Title:Equations and first-order theory of one-relator and word-hyperbolic monoids

Abstract:We investigate systems of equations and the first-order theory of one-relator monoids and of word-hyperbolic monoids. We describe a family of one-relator monoids of the form $\langle A\mid w=1\rangle$ with decidable Diophantine problem (i.e.\ decidable systems of equations), and another family $\mathcal{F}$ of one-relator monoids $\langle A\mid w=1\rangle$ where for each monoid $M$ in $\mathcal{F}$, the longstanding open problem of decidability of word equations with length constraints reduces to the Diophantine problem in $M$. This is achieved by interpreting by systems of equations in $M$ a free monoid with a length relation. It follows that each monoid in $\mathcal{F}$ has undecidable positive AE-theory, hence in particular it has undecidable first-order theory. The family $\mathcal{F}$ includes many one-relator monoids with torsion $\langle A\mid w^n = 1\rangle$ ($n>1$), which have hyperbolic group of units and hyperbolic undirected Cayley graph.
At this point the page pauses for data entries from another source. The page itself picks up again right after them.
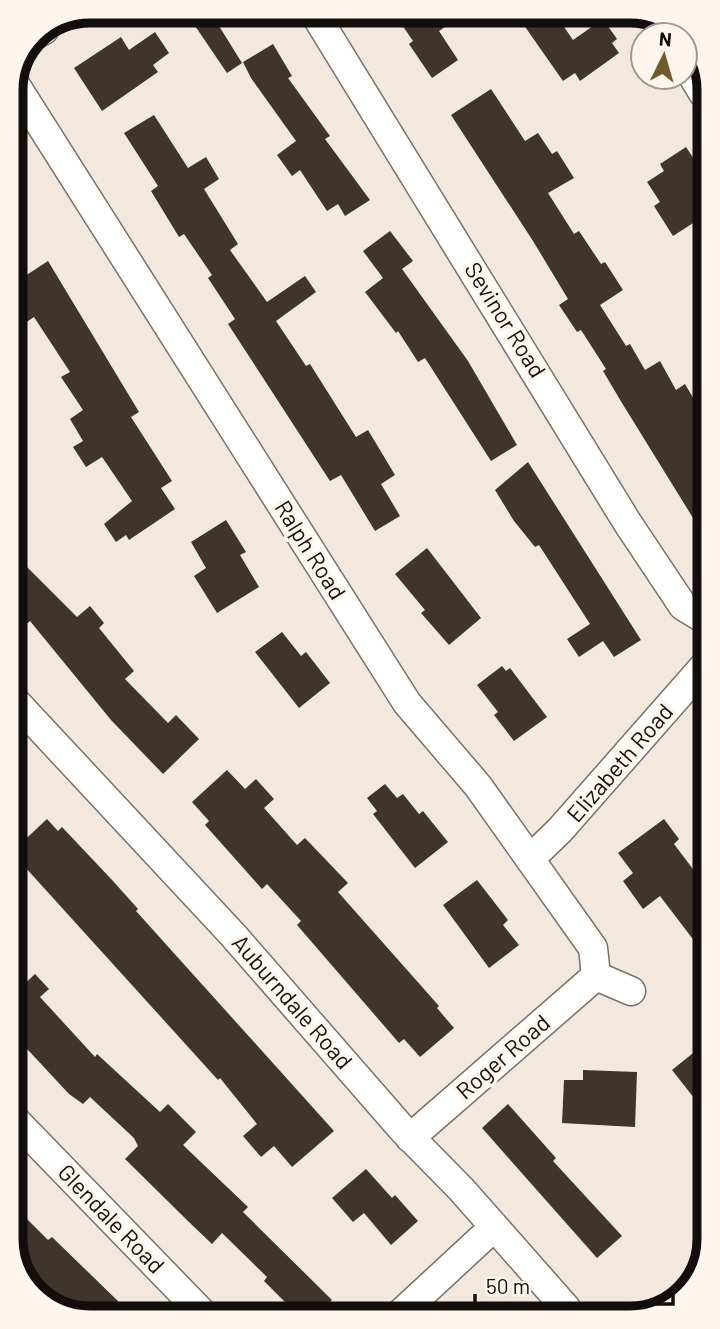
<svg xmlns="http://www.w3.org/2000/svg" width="720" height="1329" font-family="Barlow,sans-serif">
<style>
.building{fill:#3e352d}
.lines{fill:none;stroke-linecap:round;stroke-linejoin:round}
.street-casing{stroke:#7a7166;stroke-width:31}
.street{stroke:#fff;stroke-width:28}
.labels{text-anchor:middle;stroke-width:7;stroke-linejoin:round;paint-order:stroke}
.street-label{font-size:23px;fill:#120e0b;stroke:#fef6ed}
.rim{fill:none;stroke:#120e0b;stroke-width:9}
</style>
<rect width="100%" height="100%" fill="#f2e8dd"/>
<g class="building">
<polygon points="205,11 241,11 219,26 242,63 227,73 191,20"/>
<polygon points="424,11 469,11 439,31 458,60 432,78 409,44 413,41 402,25"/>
<polygon points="514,11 553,11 573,40 603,19 617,39 612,43 619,53 580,81 575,73 563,81"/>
<polygon points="155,32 169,53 153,65 158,72 102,111 74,68 121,37 129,50"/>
<polygon points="273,44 292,76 288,78 330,136 325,139 370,200 345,216 338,204 327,211 300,170 292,176 277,155 296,141 251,78 243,62"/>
<polygon points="491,89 525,141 538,133 552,154 557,151 574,178 548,193 574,234 579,231 601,264 605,262 623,290 600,305 626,346 630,344 645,370 660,361 676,390 685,384 705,418 706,539 622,403 603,371 606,369 581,330 577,332 559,305 568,299 533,241 451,115"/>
<polygon points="154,115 188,168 206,157 219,179 204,189 238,244 230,250 267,302 305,276 316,292 276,321 306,366 310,364 356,437 368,430 395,475 381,484 400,516 375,531 341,475 330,481 228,324 235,319 208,278 212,275 184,234 179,237 151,191 158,186 124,133"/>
<polygon points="686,147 704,174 704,216 673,236 654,206 660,202 647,182 664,171 660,164"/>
<polygon points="390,231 413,261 402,269 468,361 517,445 491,461 425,358 418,362 398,331 396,333 365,292 383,278 363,251"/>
<polygon points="48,261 139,412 131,417 172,481 161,488 175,509 129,540 126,535 116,542 104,524 132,501 102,457 86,467 73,447 83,441 70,419 83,410 61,377 70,372 34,317 12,332 12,290 25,281 22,278"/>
<polygon points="528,462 641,640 614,657 603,641 579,657 567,639 590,624 539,545 535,547 514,521 495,490"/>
<polygon points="226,520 246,552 240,555 259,587 217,613 194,576 206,568 191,542"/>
<polygon points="427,548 481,618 449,645 421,613 425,610 395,574"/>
<polygon points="13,553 77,617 90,606 104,623 99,628 134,671 125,679 168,723 176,715 199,739 163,774 111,720 30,621 28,623 13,609"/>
<polygon points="282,632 301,656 306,652 330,683 299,708 255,652"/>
<polygon points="502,666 506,671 510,668 547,717 514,741 494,715 498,712 477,685"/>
<polygon points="227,770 245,789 256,779 274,799 264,808 297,845 305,838 348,883 338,892 439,1006 437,1008 454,1028 420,1057 404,1039 399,1043 297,925 301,921 267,884 262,889 205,825 209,821 192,802"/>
<polygon points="385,784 397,798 403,794 419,814 423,811 448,842 415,868 373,814 377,811 367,798"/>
<polygon points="47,819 58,831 62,827 113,881 138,909 136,911 334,1131 292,1167 274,1146 261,1157 243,1136 257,1124 220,1078 218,1080 15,856 15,849"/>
<polygon points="664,819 679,839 674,844 708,889 708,959 660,896 643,909 623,881 633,873 618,853"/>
<polygon points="477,880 508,920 503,925 519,945 489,968 443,905"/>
<polygon points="35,974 49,989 40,997 95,1057 97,1054 160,1112 168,1104 196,1132 183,1145 248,1207 243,1212 332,1300 317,1316 273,1316 286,1303 264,1281 267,1277 222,1233 212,1244 190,1223 125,1159 138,1146 134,1138 90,1097 83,1104 69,1094 16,1037 21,1033 15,1027 15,993"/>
<polygon points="708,1041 709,1079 709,1117 672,1070"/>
<polygon points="583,1070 637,1072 635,1127 562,1123 564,1080 583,1080"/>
<polygon points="508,1104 556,1158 553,1161 622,1236 597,1258 482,1128"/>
<polygon points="366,1169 392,1198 395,1195 418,1221 391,1245 364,1213 353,1222 332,1198"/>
<polygon points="16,1208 48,1240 52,1237 121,1304 106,1318 85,1318 46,1305 17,1270"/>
</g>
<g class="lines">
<g class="street-casing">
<g id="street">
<polyline points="313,11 627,522 683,606 706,620"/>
<polyline points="658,19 668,35"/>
<polyline points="33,36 44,30"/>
<polyline points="685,63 703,93"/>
<polyline points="13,81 407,703 478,786 593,948 596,976 631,991"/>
<polyline points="14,700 233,935 404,1131 461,1189 566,1308"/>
<polyline points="530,859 560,830 706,664"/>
<polyline points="16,1121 206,1317"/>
<polyline points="410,1138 596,976"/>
<polyline points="399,1315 493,1228"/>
</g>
</g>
<use href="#street" class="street"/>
</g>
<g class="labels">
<g class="street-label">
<text transform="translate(505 320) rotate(58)" y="8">Sevinor Road</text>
<text transform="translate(310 550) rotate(58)" y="8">Ralph Road</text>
<text transform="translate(620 763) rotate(-49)" y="8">Elizabeth Road</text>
<text transform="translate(292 1002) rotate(49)" y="8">Auburndale Road</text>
<text transform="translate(503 1057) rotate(-41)" y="8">Roger Road</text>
<text transform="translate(111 1219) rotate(46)" y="8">Glendale Road</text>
</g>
</g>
<path d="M0 0H720V1329H0ZM90 23H630A67 67 0 0 1 697 90V1239A67 67 0 0 1 630 1306H90A67 67 0 0 1 23 1239V90A67 67 0 0 1 90 23Z" fill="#fef6ed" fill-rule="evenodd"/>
<path class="rim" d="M90 23H630A67 67 0 0 1 697 90V1239A67 67 0 0 1 630 1306H90A67 67 0 0 1 23 1239V90A67 67 0 0 1 90 23Z"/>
<g transform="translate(664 56) rotate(5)"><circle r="33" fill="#fef6ed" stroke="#a09993" stroke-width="2"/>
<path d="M0-5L12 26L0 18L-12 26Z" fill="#6f5c2b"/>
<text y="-10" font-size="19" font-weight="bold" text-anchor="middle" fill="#120e0b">N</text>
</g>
<path d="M475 1294v10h198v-10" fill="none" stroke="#120e0b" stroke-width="3.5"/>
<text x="486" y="1294" font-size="21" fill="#120e0b" stroke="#fef6ed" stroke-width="5" paint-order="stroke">50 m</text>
</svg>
Contrastingly, all one-relator groups with torsion are hyperbolic, and all hyperbolic groups are known to have decidable Diophantine problem.
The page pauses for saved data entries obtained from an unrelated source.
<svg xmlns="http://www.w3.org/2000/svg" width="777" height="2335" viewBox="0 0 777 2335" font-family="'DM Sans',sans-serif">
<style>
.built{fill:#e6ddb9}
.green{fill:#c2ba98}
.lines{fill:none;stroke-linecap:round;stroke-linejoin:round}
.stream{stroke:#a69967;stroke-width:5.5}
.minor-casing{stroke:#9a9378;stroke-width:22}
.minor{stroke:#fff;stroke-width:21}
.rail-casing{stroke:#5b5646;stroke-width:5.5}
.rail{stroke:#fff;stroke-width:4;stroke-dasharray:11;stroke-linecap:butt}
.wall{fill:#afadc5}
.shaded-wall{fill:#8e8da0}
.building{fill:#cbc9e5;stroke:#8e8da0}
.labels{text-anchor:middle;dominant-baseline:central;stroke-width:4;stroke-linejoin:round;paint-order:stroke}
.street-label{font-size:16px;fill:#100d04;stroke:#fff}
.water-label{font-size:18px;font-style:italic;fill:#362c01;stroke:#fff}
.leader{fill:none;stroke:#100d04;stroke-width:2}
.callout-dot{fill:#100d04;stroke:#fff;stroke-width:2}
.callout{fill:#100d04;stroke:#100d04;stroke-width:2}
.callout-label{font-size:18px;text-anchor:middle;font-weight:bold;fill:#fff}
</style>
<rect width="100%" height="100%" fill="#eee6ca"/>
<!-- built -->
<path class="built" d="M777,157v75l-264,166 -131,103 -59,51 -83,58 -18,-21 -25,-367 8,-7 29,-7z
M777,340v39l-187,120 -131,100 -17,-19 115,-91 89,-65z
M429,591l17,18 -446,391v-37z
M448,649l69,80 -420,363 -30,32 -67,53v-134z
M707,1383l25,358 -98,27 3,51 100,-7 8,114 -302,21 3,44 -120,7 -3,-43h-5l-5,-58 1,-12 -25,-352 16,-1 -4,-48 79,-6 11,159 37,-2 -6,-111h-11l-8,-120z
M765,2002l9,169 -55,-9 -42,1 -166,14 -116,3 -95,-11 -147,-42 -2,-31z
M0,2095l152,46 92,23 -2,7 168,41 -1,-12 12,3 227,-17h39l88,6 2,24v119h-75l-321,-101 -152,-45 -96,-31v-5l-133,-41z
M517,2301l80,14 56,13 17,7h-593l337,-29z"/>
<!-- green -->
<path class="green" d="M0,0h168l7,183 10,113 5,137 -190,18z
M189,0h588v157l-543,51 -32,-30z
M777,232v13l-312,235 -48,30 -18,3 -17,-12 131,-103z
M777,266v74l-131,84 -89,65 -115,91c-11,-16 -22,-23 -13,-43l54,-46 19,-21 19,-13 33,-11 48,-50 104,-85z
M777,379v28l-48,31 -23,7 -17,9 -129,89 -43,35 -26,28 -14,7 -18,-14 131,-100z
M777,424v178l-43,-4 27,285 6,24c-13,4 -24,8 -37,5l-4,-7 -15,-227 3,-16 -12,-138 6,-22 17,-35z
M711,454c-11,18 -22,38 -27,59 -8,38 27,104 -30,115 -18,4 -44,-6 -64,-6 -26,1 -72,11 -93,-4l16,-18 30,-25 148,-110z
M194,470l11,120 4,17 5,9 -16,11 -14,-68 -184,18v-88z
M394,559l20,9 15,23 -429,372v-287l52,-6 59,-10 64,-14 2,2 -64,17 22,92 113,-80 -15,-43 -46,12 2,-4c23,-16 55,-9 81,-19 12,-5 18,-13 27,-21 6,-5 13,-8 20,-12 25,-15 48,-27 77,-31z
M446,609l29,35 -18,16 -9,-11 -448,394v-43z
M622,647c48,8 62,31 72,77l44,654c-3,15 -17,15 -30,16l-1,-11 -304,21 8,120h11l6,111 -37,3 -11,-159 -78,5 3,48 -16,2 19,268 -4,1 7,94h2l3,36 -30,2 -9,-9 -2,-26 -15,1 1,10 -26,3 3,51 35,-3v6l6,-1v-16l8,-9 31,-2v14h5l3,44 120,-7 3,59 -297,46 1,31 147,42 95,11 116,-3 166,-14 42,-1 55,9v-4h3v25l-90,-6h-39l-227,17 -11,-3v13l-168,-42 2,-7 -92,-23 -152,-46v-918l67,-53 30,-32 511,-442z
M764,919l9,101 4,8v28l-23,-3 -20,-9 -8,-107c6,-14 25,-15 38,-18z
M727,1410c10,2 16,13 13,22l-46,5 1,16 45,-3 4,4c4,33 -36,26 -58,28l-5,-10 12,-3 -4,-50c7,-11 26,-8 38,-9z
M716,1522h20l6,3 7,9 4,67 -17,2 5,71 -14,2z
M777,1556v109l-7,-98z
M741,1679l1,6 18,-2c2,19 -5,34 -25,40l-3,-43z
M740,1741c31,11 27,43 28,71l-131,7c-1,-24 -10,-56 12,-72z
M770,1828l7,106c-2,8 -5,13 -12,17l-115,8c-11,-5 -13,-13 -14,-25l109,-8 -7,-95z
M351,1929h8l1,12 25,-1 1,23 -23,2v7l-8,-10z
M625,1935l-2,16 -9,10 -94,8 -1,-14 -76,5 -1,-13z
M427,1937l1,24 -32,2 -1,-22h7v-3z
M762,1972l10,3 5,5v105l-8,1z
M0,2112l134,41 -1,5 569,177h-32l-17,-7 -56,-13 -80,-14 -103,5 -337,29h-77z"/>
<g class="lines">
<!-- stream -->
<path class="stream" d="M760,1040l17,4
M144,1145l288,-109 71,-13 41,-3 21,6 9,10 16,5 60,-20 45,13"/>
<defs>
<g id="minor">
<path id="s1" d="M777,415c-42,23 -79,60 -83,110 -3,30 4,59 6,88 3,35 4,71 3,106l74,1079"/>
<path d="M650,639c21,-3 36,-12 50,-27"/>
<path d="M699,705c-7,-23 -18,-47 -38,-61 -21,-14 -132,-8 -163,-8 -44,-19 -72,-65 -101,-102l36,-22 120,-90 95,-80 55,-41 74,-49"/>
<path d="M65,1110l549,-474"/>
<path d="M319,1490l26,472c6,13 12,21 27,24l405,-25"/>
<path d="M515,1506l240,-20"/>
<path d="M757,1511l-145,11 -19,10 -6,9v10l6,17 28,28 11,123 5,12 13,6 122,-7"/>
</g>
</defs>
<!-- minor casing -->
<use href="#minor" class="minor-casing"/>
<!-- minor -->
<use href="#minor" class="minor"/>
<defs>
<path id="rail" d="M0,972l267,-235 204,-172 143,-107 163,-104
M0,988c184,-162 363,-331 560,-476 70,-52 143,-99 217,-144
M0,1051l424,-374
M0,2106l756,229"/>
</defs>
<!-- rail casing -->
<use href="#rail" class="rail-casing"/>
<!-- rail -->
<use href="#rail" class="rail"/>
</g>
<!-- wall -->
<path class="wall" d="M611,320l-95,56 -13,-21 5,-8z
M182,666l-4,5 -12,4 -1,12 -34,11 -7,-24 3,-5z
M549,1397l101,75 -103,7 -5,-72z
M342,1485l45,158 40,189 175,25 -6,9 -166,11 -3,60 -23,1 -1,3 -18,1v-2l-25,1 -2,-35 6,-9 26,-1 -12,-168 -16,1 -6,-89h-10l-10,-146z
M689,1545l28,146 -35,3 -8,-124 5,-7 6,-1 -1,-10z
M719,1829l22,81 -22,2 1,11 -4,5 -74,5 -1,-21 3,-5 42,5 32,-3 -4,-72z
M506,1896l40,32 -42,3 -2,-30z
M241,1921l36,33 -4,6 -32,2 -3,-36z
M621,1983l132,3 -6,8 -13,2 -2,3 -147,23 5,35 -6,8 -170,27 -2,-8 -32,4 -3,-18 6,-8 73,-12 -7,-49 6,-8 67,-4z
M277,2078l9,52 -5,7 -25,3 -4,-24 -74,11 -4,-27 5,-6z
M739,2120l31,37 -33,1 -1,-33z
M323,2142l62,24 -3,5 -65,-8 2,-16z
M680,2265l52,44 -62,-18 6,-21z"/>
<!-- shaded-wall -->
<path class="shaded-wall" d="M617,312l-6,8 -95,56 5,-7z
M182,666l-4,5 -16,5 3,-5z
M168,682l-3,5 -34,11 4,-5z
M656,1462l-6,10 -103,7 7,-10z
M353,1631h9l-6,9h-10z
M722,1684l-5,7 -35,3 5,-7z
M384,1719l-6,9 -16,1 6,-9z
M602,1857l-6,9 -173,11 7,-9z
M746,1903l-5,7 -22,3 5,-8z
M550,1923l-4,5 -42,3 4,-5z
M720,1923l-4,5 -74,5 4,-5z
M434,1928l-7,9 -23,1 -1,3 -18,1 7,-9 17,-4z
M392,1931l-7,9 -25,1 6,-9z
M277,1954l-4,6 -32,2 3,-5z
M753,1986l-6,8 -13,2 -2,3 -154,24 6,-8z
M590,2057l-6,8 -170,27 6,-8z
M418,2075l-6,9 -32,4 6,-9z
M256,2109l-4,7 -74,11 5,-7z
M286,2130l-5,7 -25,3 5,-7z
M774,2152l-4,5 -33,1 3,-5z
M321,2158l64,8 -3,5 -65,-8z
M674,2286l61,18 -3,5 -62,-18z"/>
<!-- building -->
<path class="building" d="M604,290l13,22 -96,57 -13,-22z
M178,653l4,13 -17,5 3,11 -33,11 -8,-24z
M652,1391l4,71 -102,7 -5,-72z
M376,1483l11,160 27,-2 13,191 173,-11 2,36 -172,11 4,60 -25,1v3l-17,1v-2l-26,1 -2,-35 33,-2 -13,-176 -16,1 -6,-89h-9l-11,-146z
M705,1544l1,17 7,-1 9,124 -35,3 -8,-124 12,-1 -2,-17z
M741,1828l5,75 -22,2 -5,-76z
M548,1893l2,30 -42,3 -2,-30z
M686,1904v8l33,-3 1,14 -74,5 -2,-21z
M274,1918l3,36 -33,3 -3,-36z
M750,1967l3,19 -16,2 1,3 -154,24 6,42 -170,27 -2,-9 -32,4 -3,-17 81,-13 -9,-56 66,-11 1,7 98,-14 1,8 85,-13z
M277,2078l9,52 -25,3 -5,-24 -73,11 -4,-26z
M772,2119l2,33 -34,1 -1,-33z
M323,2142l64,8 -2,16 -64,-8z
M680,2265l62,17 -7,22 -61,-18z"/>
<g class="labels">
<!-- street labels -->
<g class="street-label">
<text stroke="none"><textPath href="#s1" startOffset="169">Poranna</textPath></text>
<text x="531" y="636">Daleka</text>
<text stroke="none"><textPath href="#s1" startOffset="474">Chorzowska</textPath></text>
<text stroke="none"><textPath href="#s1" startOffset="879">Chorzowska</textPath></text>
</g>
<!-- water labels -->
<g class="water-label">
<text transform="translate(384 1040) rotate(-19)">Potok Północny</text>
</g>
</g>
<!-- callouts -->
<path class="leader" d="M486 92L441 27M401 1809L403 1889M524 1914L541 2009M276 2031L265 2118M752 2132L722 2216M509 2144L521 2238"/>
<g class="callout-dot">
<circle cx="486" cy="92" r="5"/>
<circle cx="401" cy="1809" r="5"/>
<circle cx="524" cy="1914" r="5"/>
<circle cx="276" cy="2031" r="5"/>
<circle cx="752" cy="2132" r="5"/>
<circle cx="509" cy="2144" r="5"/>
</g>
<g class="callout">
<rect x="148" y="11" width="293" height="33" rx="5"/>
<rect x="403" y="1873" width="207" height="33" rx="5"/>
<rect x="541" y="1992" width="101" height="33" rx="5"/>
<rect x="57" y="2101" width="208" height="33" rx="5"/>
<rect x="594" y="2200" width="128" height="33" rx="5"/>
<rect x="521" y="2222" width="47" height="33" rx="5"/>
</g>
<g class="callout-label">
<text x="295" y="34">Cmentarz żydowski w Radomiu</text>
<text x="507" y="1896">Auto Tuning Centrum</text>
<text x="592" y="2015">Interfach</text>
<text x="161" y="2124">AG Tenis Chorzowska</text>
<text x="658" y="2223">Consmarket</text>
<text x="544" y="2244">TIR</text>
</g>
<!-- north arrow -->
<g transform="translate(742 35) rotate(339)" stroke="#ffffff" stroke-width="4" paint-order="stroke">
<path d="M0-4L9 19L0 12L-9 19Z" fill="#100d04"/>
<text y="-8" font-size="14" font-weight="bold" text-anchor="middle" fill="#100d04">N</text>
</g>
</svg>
For word-hyperbolic monoids, we prove that the polycyclic monoid has decidable Diophantine problem but undecidable positive AE-theory. We shall also observe that there exist families of word-hyperbolic monoids such that the decidability problem of word equations with length constraints is reducible to the Diophantine problem in any of these monoids. We finish the paper with a list of open problems and questions.